Multiple factors accelerate risk in AI deployments, but one that deserves more attention is the disconnect between reporting and realities on the ground. So many articles are written to present applications of AI that _could be_ or even possible experiments, as though they were observations of applications currently deployed. This sets in motion a cycle where CEOs and business leaders mistakenly assume competing organizations are doing things with AI that aren’t actually happening. This assumption leads them to publicly speak about replacing staff with AI, responding with their experiments, and further fueling the cycle. Internally, they apply more and more pressure to do more with AI (whatever that means), and internal staff do their best to oblige rushing experiments without having a firm understanding of the risk.

Development by FOMO is hardly unique to AI, but what does seem rather unique is the velocity and breadth of the current AI push putting pressure on organizations to deliver. Ironically, we may tell our systems through prompts to take a deep breath and think through the solution step by step, but we aren’t doing that ourselves despite having brains and… lungs.

This risk acceleration by FOMO isn’t any one entity’s fault; it’s an unfortunate side effect of our current competitive environment and the level of hype. Sure, there’s no shortage of blame to go around with AI leaders stoking fear, companies faking demos, and media not properly vetting stories. These are all contributing factors, but hardly the whole picture. We bear some of the blame when we parrot claims and boost the wild speculation of influencers over more realistic (and what should now be obvious) evaluations.

Being Smart About AI Risk

There seems to be a lot working against you in the risk department, but all isn’t lost because you have a superpower: ground truth. You can observe the outcomes of your experiments on your data firsthand. When your results after continued experiments don’t jibe with the reports you’ve read, that’s a feature of the system working. The largest tech companies in the world are struggling to actualize use cases; inevitably, you will also. Every use case will have a different level of complexity, and some will work better than others.

A larger conversation on reducing and evaluating AI risk is outside the scope of this post, but by asking a few simple questions, you’ll be pointed in the right direction.
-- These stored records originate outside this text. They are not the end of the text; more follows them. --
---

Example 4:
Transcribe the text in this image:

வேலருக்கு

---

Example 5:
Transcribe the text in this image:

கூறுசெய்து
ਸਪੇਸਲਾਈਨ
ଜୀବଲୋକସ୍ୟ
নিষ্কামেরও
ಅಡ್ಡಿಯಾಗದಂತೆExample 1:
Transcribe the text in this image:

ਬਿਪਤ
  • What is the impact of failure on the use case?
  • What’s an acceptable level of risk?
  • What are the evaluation criteria?
  • How exposed is this system going to be?
  • How are you performing this use case today?
  • Are there other approaches better suited to the problem?

Ask the right questions and make the right choices. If something seems too good to be true, it probably is.

Conclusion

With the current rush to implement AI into everything, we will see more and more impacts of failure and an accumulation of technical debt. It doesn’t have to be this way. With some thought, you can maximize your AI investments to ensure you are focused on the right applications, giving you the highest probability of success. The goal should be to identify high-impact use cases and provide further scrutiny to avoid unnecessary impacts from failure or manipulation. Asking the right questions and taking extra time to evaluate can help avoid failures and lead to more robust applications.